• [Items in a dataset]
*** Begin section ***

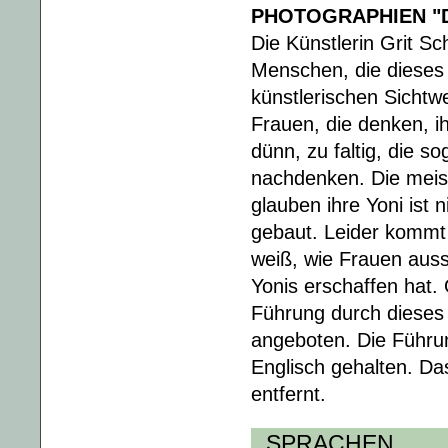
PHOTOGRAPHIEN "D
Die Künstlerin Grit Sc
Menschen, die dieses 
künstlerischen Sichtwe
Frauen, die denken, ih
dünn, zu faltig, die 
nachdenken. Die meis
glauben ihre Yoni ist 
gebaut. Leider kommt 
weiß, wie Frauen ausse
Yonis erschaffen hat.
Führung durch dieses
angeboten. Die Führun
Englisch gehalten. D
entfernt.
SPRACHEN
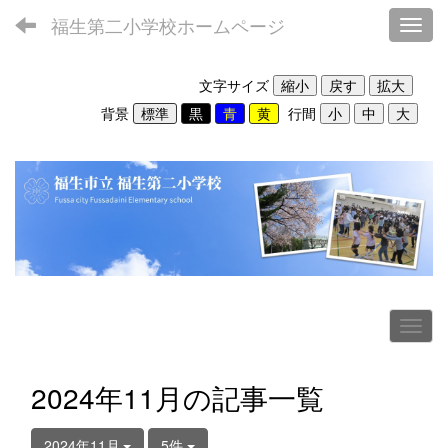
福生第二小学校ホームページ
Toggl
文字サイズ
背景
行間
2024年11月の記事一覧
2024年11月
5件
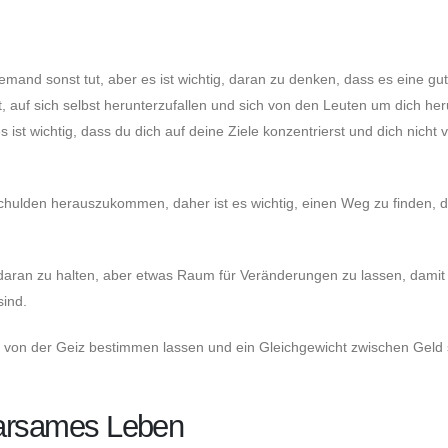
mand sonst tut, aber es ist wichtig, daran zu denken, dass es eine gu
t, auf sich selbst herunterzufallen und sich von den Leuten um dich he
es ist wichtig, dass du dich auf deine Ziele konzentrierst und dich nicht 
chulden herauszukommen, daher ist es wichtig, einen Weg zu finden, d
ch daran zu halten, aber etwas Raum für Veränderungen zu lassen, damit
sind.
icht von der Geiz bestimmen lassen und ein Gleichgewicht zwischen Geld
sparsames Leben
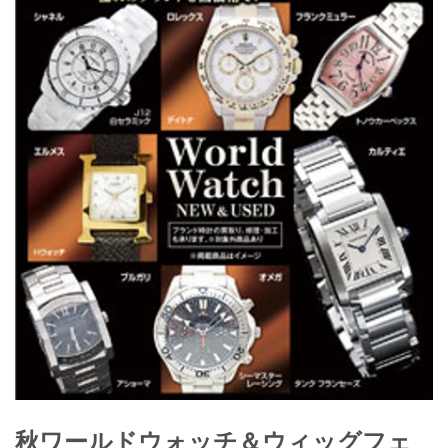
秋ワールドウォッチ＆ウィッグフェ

*** End section ***
*** Begin section ***

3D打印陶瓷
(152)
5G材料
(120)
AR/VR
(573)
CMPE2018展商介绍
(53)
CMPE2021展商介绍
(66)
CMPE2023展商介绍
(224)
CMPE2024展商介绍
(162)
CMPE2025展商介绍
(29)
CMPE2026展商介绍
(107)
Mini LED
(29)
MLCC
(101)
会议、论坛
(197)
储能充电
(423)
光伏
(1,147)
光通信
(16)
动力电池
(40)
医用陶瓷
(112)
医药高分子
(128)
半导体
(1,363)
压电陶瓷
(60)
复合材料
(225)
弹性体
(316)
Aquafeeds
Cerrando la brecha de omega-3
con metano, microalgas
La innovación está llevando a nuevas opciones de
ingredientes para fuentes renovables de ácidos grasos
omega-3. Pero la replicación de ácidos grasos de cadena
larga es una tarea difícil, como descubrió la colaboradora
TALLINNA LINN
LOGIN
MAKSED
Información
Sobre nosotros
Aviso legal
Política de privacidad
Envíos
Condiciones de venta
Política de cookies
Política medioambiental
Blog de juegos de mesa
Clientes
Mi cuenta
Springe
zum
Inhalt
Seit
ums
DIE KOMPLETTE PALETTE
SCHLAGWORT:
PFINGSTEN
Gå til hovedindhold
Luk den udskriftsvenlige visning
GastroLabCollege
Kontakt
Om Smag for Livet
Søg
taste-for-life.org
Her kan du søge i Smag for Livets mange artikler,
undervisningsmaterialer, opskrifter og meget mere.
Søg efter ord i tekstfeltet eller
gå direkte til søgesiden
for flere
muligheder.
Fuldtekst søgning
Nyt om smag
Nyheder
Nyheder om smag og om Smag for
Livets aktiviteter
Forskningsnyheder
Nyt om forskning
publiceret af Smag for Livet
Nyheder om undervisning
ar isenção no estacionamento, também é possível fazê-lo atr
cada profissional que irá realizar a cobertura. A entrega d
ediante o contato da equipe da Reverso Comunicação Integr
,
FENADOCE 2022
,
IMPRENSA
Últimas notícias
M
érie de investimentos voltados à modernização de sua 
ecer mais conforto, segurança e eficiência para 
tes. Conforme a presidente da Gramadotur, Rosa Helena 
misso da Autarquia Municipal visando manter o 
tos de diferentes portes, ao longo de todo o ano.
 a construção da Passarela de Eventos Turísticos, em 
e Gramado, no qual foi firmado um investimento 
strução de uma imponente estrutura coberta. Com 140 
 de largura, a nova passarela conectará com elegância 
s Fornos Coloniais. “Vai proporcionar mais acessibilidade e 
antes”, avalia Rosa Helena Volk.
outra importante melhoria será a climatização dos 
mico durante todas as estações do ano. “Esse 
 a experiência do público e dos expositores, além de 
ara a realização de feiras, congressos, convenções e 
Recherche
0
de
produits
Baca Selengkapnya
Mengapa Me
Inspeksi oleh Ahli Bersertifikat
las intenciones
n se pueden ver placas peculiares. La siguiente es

*** End section ***
*** Begin section ***

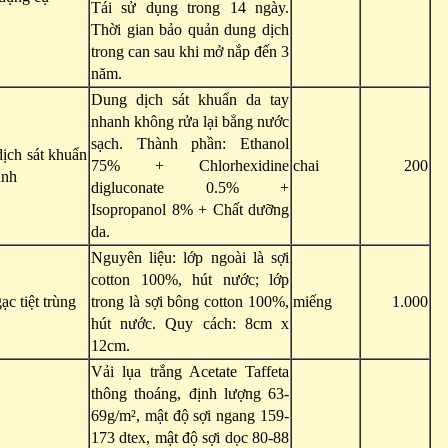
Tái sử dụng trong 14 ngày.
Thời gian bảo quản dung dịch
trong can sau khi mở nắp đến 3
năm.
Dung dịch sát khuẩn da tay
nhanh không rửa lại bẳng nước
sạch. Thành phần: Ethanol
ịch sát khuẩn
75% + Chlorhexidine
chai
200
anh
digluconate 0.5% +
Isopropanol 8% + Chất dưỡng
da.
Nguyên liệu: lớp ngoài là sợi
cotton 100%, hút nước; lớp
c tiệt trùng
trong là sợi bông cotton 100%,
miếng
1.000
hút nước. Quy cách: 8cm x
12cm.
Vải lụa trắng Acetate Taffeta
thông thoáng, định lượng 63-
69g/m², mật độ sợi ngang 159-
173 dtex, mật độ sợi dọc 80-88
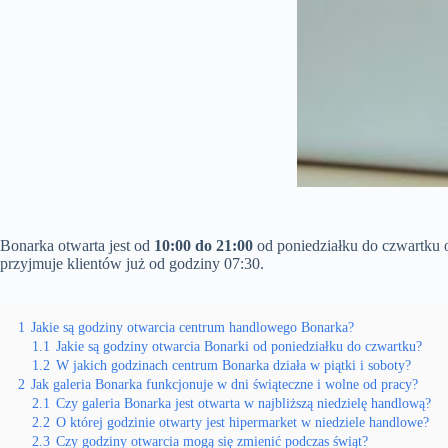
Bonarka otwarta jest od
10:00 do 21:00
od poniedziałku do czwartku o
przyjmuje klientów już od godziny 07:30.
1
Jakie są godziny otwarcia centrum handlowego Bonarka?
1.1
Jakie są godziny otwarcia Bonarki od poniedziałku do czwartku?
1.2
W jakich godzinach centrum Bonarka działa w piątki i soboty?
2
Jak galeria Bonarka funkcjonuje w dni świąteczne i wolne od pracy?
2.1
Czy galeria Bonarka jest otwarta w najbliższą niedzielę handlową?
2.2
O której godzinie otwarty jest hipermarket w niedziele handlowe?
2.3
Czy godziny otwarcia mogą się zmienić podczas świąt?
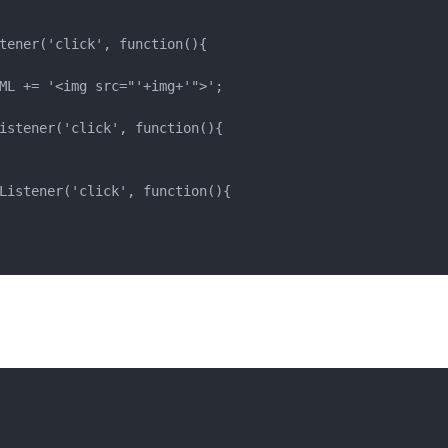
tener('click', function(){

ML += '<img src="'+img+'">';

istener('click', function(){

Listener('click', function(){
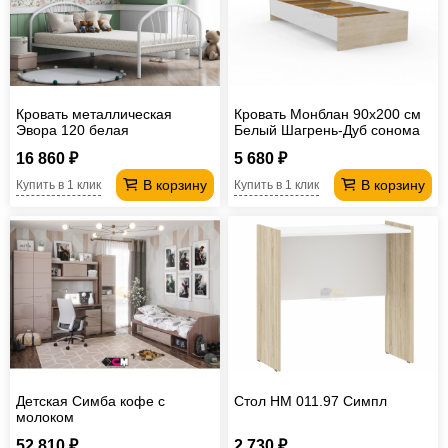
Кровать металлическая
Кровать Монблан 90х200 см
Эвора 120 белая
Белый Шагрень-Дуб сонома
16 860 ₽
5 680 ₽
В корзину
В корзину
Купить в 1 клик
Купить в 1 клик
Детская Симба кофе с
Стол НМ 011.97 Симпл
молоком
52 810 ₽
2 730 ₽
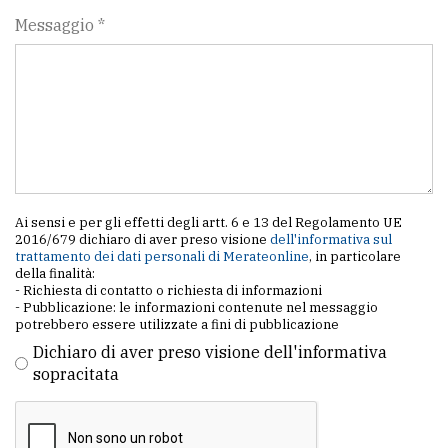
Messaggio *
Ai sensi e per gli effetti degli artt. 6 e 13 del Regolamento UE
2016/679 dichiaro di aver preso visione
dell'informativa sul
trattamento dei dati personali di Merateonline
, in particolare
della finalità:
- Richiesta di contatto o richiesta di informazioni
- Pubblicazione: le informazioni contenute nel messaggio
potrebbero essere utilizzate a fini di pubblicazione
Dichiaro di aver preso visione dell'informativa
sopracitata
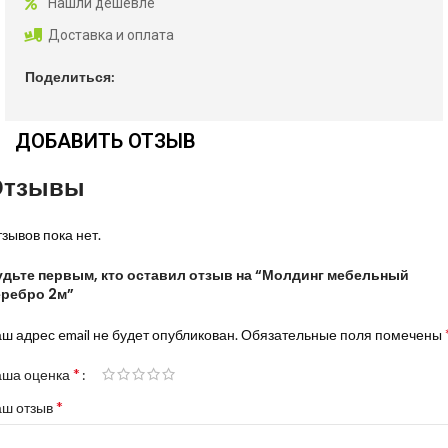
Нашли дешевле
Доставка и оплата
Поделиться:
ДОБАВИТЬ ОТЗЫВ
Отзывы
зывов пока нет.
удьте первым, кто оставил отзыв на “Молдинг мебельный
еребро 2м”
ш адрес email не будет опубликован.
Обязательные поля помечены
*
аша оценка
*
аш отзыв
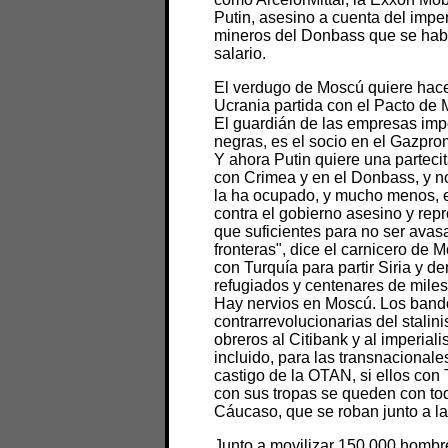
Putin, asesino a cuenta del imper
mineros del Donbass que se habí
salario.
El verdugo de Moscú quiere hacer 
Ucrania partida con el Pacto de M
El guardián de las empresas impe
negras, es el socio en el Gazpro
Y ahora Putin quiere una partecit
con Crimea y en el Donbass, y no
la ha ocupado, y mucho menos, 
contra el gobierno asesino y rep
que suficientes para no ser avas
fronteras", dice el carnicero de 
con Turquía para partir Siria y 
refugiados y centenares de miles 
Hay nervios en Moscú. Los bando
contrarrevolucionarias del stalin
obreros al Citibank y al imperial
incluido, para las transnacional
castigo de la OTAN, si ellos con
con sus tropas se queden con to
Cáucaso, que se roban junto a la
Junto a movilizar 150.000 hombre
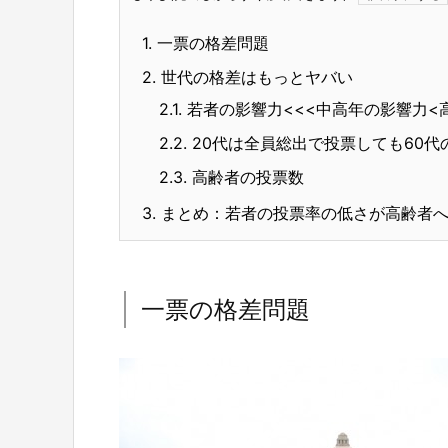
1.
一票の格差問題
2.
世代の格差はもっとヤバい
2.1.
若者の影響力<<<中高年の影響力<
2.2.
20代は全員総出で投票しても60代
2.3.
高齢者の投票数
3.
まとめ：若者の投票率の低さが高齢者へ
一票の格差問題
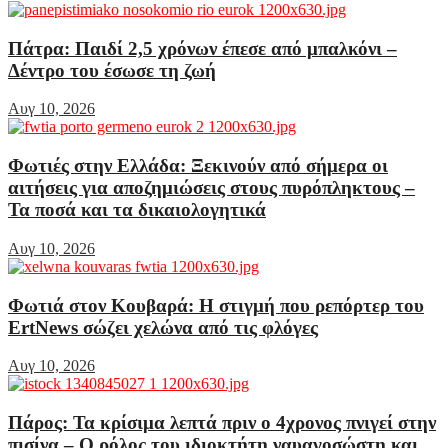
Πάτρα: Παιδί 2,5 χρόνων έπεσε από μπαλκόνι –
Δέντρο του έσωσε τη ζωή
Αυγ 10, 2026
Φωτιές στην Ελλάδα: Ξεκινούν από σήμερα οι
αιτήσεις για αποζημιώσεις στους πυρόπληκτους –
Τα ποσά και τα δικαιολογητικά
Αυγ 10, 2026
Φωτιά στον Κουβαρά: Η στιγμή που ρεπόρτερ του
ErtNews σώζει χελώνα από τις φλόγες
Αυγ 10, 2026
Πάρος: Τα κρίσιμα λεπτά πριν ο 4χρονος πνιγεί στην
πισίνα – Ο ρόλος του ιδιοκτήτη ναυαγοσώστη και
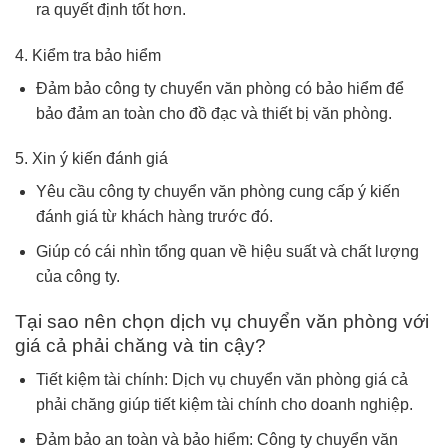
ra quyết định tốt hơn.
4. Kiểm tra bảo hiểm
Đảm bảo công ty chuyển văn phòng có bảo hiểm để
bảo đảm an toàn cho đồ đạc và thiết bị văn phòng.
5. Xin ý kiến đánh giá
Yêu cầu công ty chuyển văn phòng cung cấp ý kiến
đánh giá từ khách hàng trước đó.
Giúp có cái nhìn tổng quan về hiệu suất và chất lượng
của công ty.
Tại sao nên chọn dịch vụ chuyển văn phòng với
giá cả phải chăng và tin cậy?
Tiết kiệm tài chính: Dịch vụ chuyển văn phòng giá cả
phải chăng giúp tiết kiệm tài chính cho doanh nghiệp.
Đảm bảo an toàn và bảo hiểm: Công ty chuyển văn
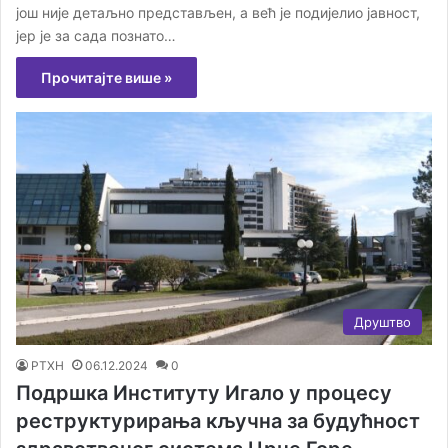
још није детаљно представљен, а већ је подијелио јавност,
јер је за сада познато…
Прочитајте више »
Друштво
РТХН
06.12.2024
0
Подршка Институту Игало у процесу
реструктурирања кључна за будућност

*** End section ***

• [How to complete this task]
Recast everything from the line containing "Πάτρα: Παιδί 2,5 χρόνων έπεσε από μπαλκόνι –" down to the line containing "πισίνα – Ο ρόλος" as a JSON list of strings, one string per line, with any blank lines left out.

• [Solution]
[
  "Πάτρα: Παιδί 2,5 χρόνων έπεσε από μπαλκόνι –",
  "Δέντρο του έσωσε τη ζωή",
  "Αυγ 10, 2026",
  "Φωτιές στην Ελλάδα: Ξεκινούν από σήμερα οι",
  "αιτήσεις για αποζημιώσεις στους πυρόπληκτους –",
  "Τα ποσά και τα δικαιολογητικά",
  "Αυγ 10, 2026",
  "Φωτιά στον Κουβαρά: Η στιγμή που ρεπόρτερ του",
  "ErtNews σώζει χελώνα από τις φλόγες",
  "Αυγ 10, 2026",
  "Πάρος: Τα κρίσιμα λεπτά πριν ο 4χρονος πνιγεί στην",
  "πισίνα – Ο ρόλος του ιδιοκτήτη ναυαγοσώστη και"
]